Work instructions - In the Downing Street briefing text, reproduce word for word the passage that opens with the words "But the spokesperson" and closes with "aides in No 10.".

Source document -

◆ ◆ ◆

But, clearly, the government is taking heed of the economic situation in which we find ourselves and we expect private-sector companies will do so as well.

  • The spokesperson said the government had not yet taken a final decision over whether to retain tariffs on Chinese steel imports (the issue that prompted Lord Geidt’s resignation as No 10’s ethics adviser last week).
  • The spokesperson admitted that Geidt “may not be that well known publicly”. He was responding to questions about whether No 10 agreed with Nadine Dorries, the culture secretary, that voters did not care who replaced him. On an LBC phone-in Dorries said:

You call him Lord Geidt. I think the rest of the country had never even heard his name before and used to call him Lord Geddit. I don’t think they give a fig who replaces him or even who he was, or what he did.

Updated

No 10 unable to explain initial reluctance to deny story saying Johnson wanted to give Carrie top FCO job as affair started

At the Downing Street lobby briefing the prime minister’s spokesperson denied a claim that Boris Johnson wanted to appoint Carrie Symonds - now his wife, but at the time his partner - to a government job in 2020. The denial came during a set of curious exchanges about a story saying that he wanted to make her his chief of staff when he was foreign secretary that was published, and then mysteriously dropped, by the Times on Friday night.

The Times story prompted Dominic Cummings, the PM’s former chief adviser, to post this on Twitter yesterday. Cummings seems to have a particular vendetta against Carrie Johnson, whom he holds partly responsible for forcing him out of No 10 in 2020 and he has repeatedly argued that Johnson is not fit to be PM. But many of the allegations he has made, since his resignation, about misconduct within Downing Street have turned out to be well founded.

Asked about the claim that Johnson wanted to give his partner a job in 2020, the spokesperson replied:

My understanding is that that claim is also untrue. These claims have been reported before and denied before.

But the spokesperson was more circumspect when asked about the claim in the Times story that Johnson wanted to make Carrie his chief of staff at the Foreign Office in 2018, when their relationship was still secret and he was married. The spokesperson declined to give a direct denial, saying: “As a function of my role, I don’t comment on what the prime minister did before he was prime minister.” But he did point out that the story had been denied by Carrie Johnson, and by political aides in No 10.

Not everyone has found these denials convincing. Here is an extract from the story by my colleagues Rowena Mason and Jim Waterson.

The story [in the Times] expanded on claims in a biography of Carrie Johnson by the Tory donor and peer Lord Ashcroft that Johnson had tried to appoint her to a £100,000-a-year government job when he was foreign secretary in 2018.

It said the idea had fallen apart when his closest advisers learned of the idea to hire the Tory press chief, then known as Carrie Symonds, whom he later married. Johnson was then still married to Marina Wheeler, a barrister.

◆ ◆ ◆

Satellite images with object coordinates:
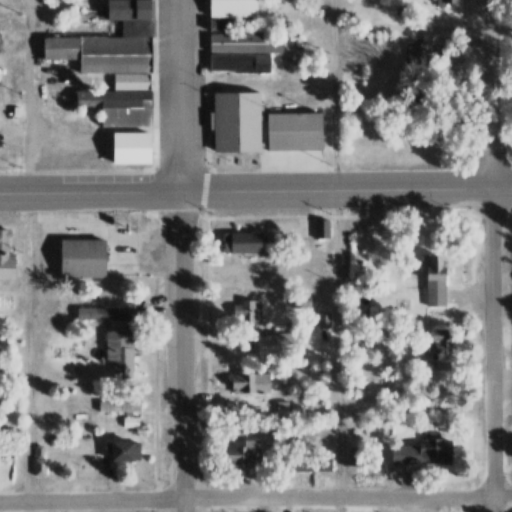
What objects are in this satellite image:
building: (228, 8)
building: (234, 8)
building: (134, 9)
building: (139, 28)
building: (248, 41)
building: (62, 48)
building: (241, 51)
building: (418, 53)
building: (117, 54)
building: (111, 61)
building: (241, 62)
building: (132, 82)
building: (407, 99)
building: (118, 106)
building: (233, 121)
building: (289, 130)
building: (298, 130)
building: (127, 147)
building: (133, 147)
road: (504, 191)
road: (248, 195)
building: (319, 227)
building: (239, 241)
building: (5, 251)
road: (191, 255)
road: (498, 256)
building: (85, 257)
building: (79, 258)
building: (242, 265)
building: (321, 265)
building: (432, 280)
building: (300, 301)
building: (246, 310)
building: (101, 313)
building: (322, 319)
building: (438, 341)
building: (118, 353)
building: (247, 383)
building: (116, 406)
building: (116, 450)
building: (418, 453)
building: (244, 454)
building: (300, 463)
building: (38, 467)
road: (349, 500)
road: (508, 501)
road: (98, 504)
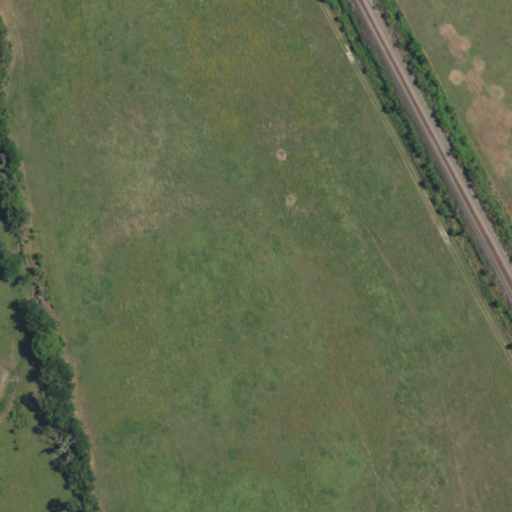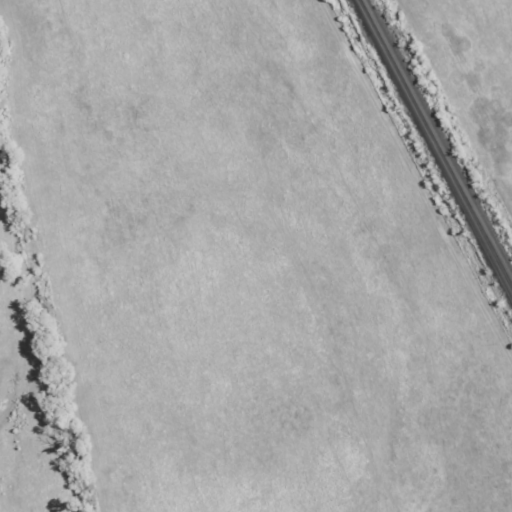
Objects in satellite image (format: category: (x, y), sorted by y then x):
railway: (434, 146)
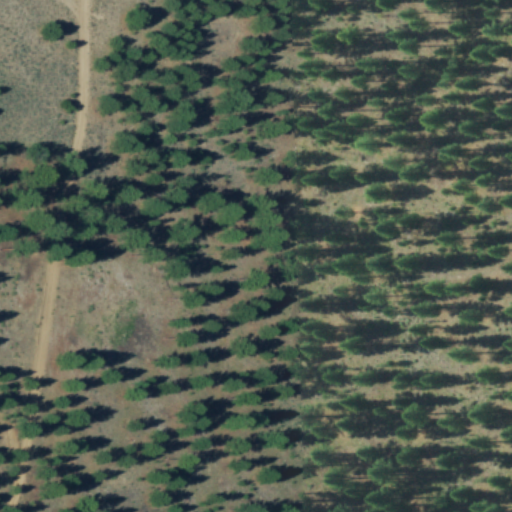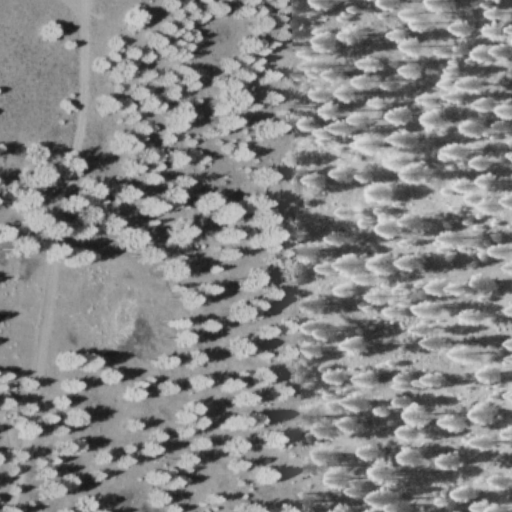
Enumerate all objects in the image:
road: (62, 259)
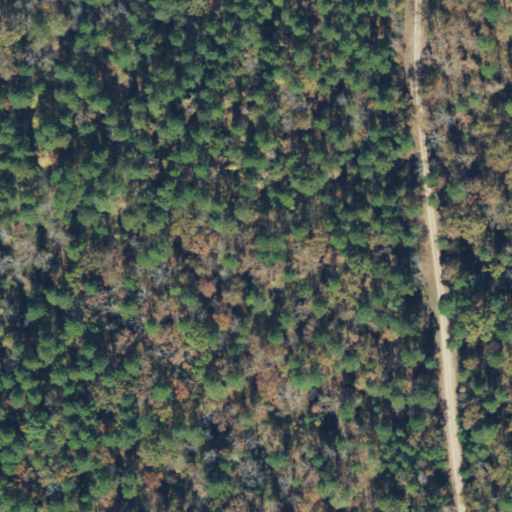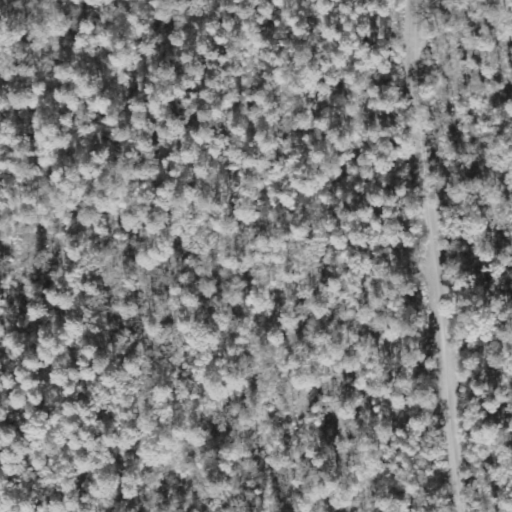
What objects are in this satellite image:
road: (390, 254)
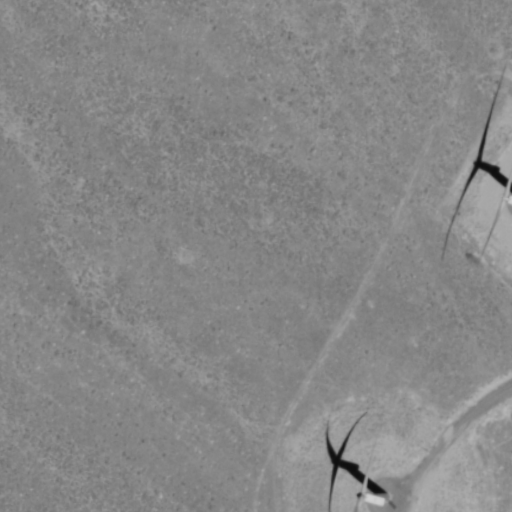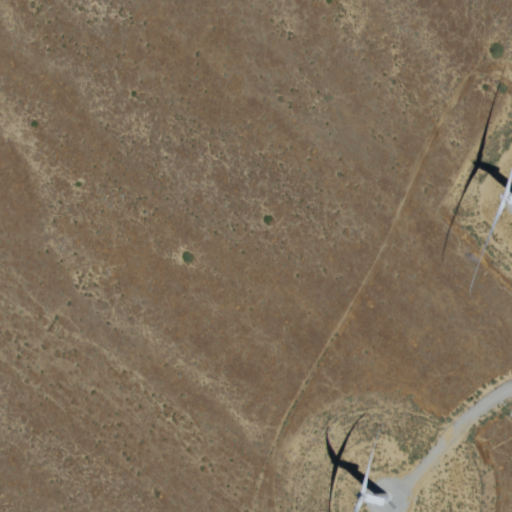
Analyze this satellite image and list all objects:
wind turbine: (395, 493)
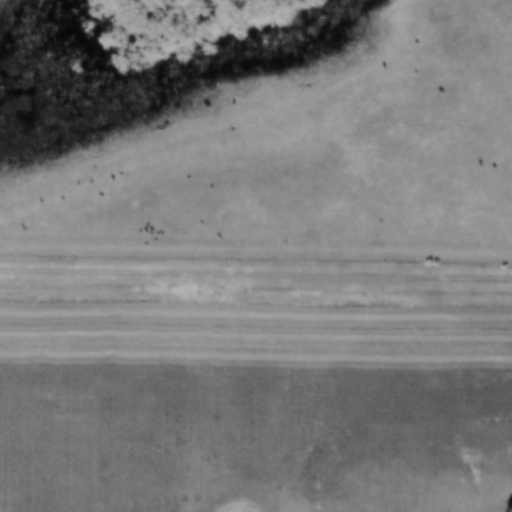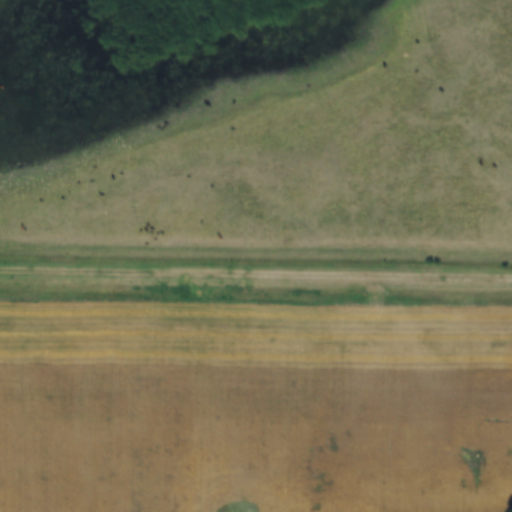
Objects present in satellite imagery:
road: (256, 194)
road: (256, 272)
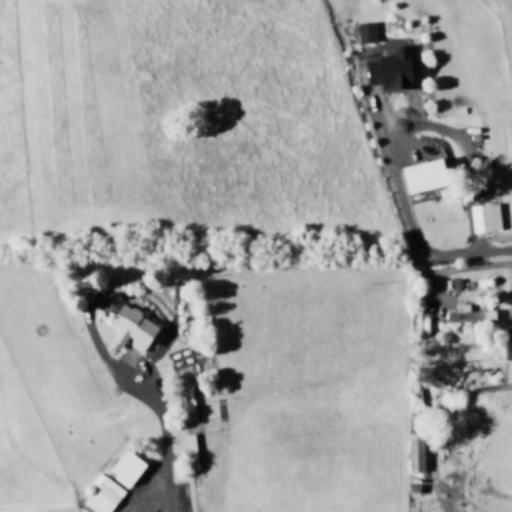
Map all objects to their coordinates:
building: (365, 32)
building: (389, 69)
building: (421, 175)
building: (485, 217)
road: (402, 222)
crop: (255, 256)
building: (468, 313)
building: (133, 328)
building: (187, 403)
road: (162, 434)
building: (414, 453)
building: (125, 467)
building: (102, 494)
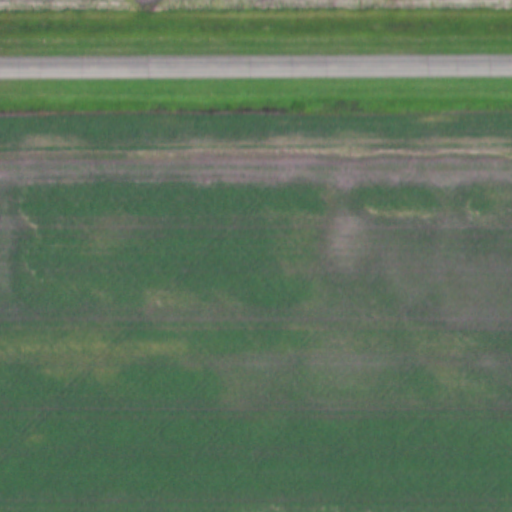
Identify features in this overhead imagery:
road: (256, 73)
crop: (256, 314)
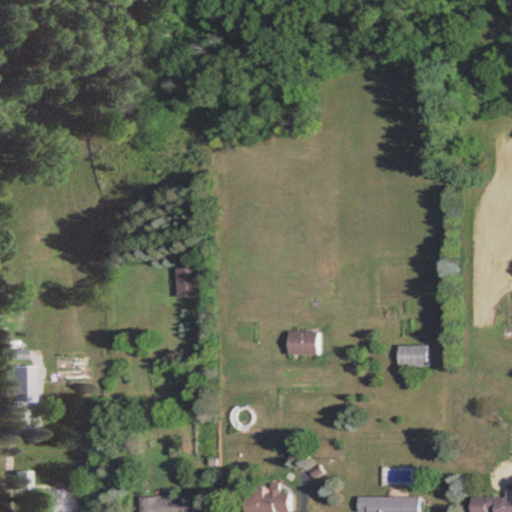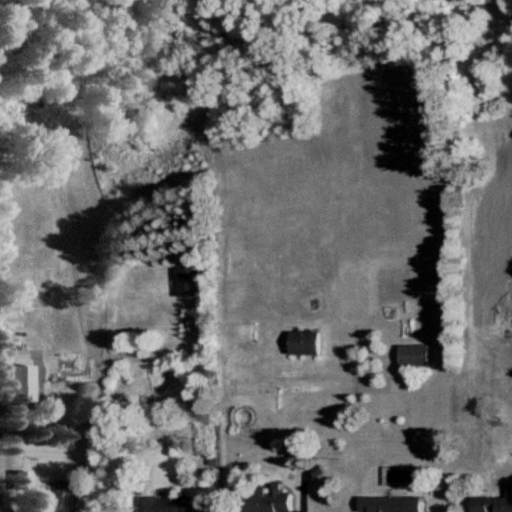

◆ ◆ ◆

Task output -
But the spokesperson was more circumspect when asked about the claim in the Times story that Johnson wanted to make Carrie his chief of staff at the Foreign Office in 2018, when their relationship was still secret and he was married. The spokesperson declined to give a direct denial, saying: “As a function of my role, I don’t comment on what the prime minister did before he was prime minister.” But he did point out that the story had been denied by Carrie Johnson, and by political aides in No 10.